Work to be completed: Could you reproduce the following material word for word, keeping every symbol and line break as it appears?

Excerpted data:
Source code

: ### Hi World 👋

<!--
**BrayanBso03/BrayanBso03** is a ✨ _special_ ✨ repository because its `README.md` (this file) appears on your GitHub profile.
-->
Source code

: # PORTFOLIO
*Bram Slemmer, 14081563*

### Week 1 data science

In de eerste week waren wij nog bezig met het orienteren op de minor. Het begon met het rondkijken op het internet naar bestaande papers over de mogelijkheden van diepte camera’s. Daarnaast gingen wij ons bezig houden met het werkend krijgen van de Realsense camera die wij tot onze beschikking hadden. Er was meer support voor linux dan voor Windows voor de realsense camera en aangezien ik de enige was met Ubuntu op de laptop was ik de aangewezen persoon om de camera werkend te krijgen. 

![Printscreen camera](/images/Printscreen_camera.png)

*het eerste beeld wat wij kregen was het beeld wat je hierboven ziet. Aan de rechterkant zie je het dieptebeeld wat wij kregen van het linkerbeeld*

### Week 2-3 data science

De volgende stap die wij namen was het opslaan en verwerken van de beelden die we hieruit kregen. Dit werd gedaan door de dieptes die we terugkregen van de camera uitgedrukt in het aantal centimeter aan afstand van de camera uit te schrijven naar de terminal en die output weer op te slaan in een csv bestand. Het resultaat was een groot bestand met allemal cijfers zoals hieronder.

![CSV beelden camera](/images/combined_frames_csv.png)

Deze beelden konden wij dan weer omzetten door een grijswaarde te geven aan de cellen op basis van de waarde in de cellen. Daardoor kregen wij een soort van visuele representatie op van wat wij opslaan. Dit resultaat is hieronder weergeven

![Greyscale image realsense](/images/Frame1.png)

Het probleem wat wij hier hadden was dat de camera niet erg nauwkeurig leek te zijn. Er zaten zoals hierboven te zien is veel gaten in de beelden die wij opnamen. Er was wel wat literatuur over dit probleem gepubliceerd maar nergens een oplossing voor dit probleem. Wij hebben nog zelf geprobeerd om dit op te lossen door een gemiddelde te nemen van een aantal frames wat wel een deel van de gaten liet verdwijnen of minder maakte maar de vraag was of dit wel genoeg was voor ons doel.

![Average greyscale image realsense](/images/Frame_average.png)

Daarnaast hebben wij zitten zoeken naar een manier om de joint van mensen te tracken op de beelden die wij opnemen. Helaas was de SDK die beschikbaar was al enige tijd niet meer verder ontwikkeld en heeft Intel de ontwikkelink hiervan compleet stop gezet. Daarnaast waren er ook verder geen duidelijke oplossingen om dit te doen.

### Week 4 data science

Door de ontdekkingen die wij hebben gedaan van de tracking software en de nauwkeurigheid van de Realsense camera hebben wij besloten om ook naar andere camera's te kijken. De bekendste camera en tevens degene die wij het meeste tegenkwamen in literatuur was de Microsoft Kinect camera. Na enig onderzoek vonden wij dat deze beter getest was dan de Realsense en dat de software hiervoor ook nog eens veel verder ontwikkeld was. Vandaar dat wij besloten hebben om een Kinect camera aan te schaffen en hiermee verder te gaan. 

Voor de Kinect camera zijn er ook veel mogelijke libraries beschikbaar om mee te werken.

Finished task:
Source code

: ### Hi World 👋

<!--
**BrayanBso03/BrayanBso03** is a ✨ _special_ ✨ repository because its `README.md` (this file) appears on your GitHub profile.
-->
Source code

: # PORTFOLIO
*Bram Slemmer, 14081563*

### Week 1 data science

In de eerste week waren wij nog bezig met het orienteren op de minor. Het begon met het rondkijken op het internet naar bestaande papers over de mogelijkheden van diepte camera’s. Daarnaast gingen wij ons bezig houden met het werkend krijgen van de Realsense camera die wij tot onze beschikking hadden. Er was meer support voor linux dan voor Windows voor de realsense camera en aangezien ik de enige was met Ubuntu op de laptop was ik de aangewezen persoon om de camera werkend te krijgen. 

![Printscreen camera](/images/Printscreen_camera.png)

*het eerste beeld wat wij kregen was het beeld wat je hierboven ziet. Aan de rechterkant zie je het dieptebeeld wat wij kregen van het linkerbeeld*

### Week 2-3 data science

De volgende stap die wij namen was het opslaan en verwerken van de beelden die we hieruit kregen. Dit werd gedaan door de dieptes die we terugkregen van de camera uitgedrukt in het aantal centimeter aan afstand van de camera uit te schrijven naar de terminal en die output weer op te slaan in een csv bestand. Het resultaat was een groot bestand met allemal cijfers zoals hieronder.

![CSV beelden camera](/images/combined_frames_csv.png)

Deze beelden konden wij dan weer omzetten door een grijswaarde te geven aan de cellen op basis van de waarde in de cellen. Daardoor kregen wij een soort van visuele representatie op van wat wij opslaan. Dit resultaat is hieronder weergeven

![Greyscale image realsense](/images/Frame1.png)

Het probleem wat wij hier hadden was dat de camera niet erg nauwkeurig leek te zijn. Er zaten zoals hierboven te zien is veel gaten in de beelden die wij opnamen. Er was wel wat literatuur over dit probleem gepubliceerd maar nergens een oplossing voor dit probleem. Wij hebben nog zelf geprobeerd om dit op te lossen door een gemiddelde te nemen van een aantal frames wat wel een deel van de gaten liet verdwijnen of minder maakte maar de vraag was of dit wel genoeg was voor ons doel.

![Average greyscale image realsense](/images/Frame_average.png)

Daarnaast hebben wij zitten zoeken naar een manier om de joint van mensen te tracken op de beelden die wij opnemen. Helaas was de SDK die beschikbaar was al enige tijd niet meer verder ontwikkeld en heeft Intel de ontwikkelink hiervan compleet stop gezet. Daarnaast waren er ook verder geen duidelijke oplossingen om dit te doen.

### Week 4 data science

Door de ontdekkingen die wij hebben gedaan van de tracking software en de nauwkeurigheid van de Realsense camera hebben wij besloten om ook naar andere camera's te kijken. De bekendste camera en tevens degene die wij het meeste tegenkwamen in literatuur was de Microsoft Kinect camera. Na enig onderzoek vonden wij dat deze beter getest was dan de Realsense en dat de software hiervoor ook nog eens veel verder ontwikkeld was. Vandaar dat wij besloten hebben om een Kinect camera aan te schaffen en hiermee verder te gaan. 

Voor de Kinect camera zijn er ook veel mogelijke libraries beschikbaar om mee te werken.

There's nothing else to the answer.